Each network has its own set of technical concepts and tokenomics that influence how smart contracts are coded and executed. Therefore, it’s worth starting with the ecosystem’s value proposition, as well as its user base, and then considering the technical documentation and coding of smart contracts in Rust, as well as how they are executed on the network.

Rust in smart contracts represents a powerful combination of a secure and efficient language with the potential of blockchain technology. If you are a developer looking to create smart contracts in Rust, it’s worth paying attention to the following key concepts when coding smart contracts:

• Blockchain Technology: Understand the fundamentals and decentralized nature of the blockchain.
• Smart Contract Design: Define purposes, functions, and structures of smart contracts.
• Computational Cost: Knowledge of resource consumption in smart contracts.
• Wallets: Create, manage, and interact with token wallets.
• Public and Private Keys: Keys for transaction authorization and security.
• Interactions and Transactions: Execute functions and manage data with smart contracts.
• Digital Signatures: Authenticate transactions and participant identities.
• Smart Contract Deployment: Deploy and update contracts on the blockchain.
• Updates and Governance: Mechanisms for contract updates and decision-making on the blockchain.
• Testing and Debugging: Ensure that contracts are bug-free and function as intended.
• Oracles: Integrate real-world data securely into smart contracts.
• Privacy and Confidentiality: Use techniques like zero-knowledge proofs to ensure privacy.
• Token Standards: Understand token standards such as ERC-20, ERC-721, and ERC-1155.
• Decentralized Applications (DApps): Build and interact with applications using smart contracts.
• Security Best Practices: Write secure code and conduct audits for vulnerabilities.
• Regulatory Considerations: Deal with legal and regulatory aspects.

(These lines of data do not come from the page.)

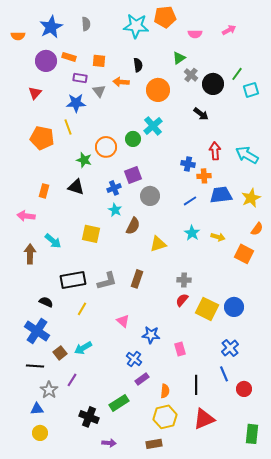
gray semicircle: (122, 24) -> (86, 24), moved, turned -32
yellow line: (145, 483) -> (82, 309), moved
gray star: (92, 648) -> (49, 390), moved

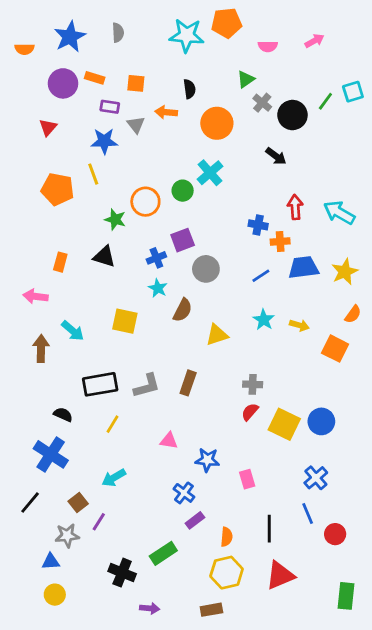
cyan square: (251, 90) -> (353, 92), moved
pink triangle: (123, 321) -> (169, 441), turned -32
brown square: (60, 353) -> (78, 503), moved
black line: (35, 366) -> (30, 503), moved, turned -54
gray star: (49, 390) -> (67, 535), turned 30

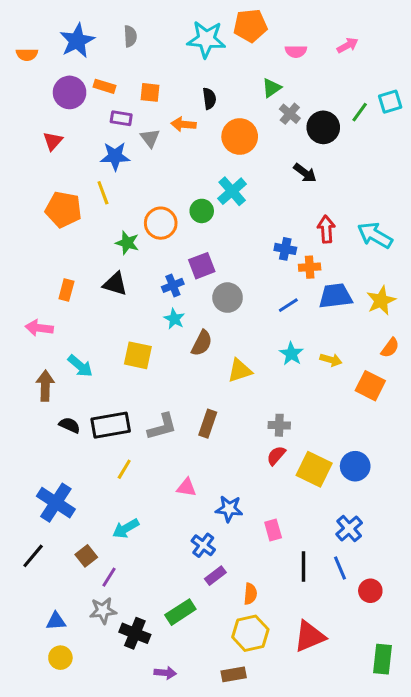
black semicircle: (63, 415) -> (70, 425), moved
black line: (269, 529) -> (303, 566), moved
gray star: (67, 535) -> (103, 611), moved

Professional Profile of a Smart Contract Developer

Developing smart contracts requires a combination of technical skills and knowledge in related areas. The ideal profile of a professional to develop smart contracts may vary depending on the context and specific project needs, but generally includes the following:

• Expertise in Rust: Although it’s good to be an expert in the Rust language, there is no need to have mastery of low-level operating system programming knowledge, such as low-level operating system operation and asynchronous programming. The most important thing is to master Rust’s way of thinking, best practices for Smart Contracts, and Rust design patterns. This will enable the developer to create more efficient code for the virtual machine that executes smart contracts, while making a well organized codebase with business oriented high-level abstractions.
• Blockchain Knowledge: A good understanding of blockchain technology, its characteristics, and how it operates is essential. This includes understanding concepts such as consensus, cryptography, transactions, wallets, and network nodes.
• Experience in Smart Contract Development: Previous experience in smart contract development is highly valued. This allows the professional to understand the complexities and specific challenges associated with this technology.
• Knowledge in Economics and Finance: Smart contracts are often used in financial and economic applications. Therefore, a solid understanding of economic principles, finance, and monetary theory can be beneficial for projects in this domain.
• Accounting Knowledge: For smart contracts involving financial transactions, fundamentals in accounting are important to ensure compliance with accounting standards and the accuracy of financial operations recorded in contracts.
• Knowledge in Legislation and Regulation: Compliance with legislation and regulation is crucial in many smart contract use cases. Therefore, an understanding of relevant laws and regulations is important to ensure that contracts comply.

In summary, smart contract development generally requires a balance between technical skills, blockchain knowledge, and an understanding of the specific applications in which contracts will be used. Depending on the project and needs, a developer may work in a team with other specialists in areas such as economics, accounting, and legislation to ensure that contracts meet the specific requirements of the use case.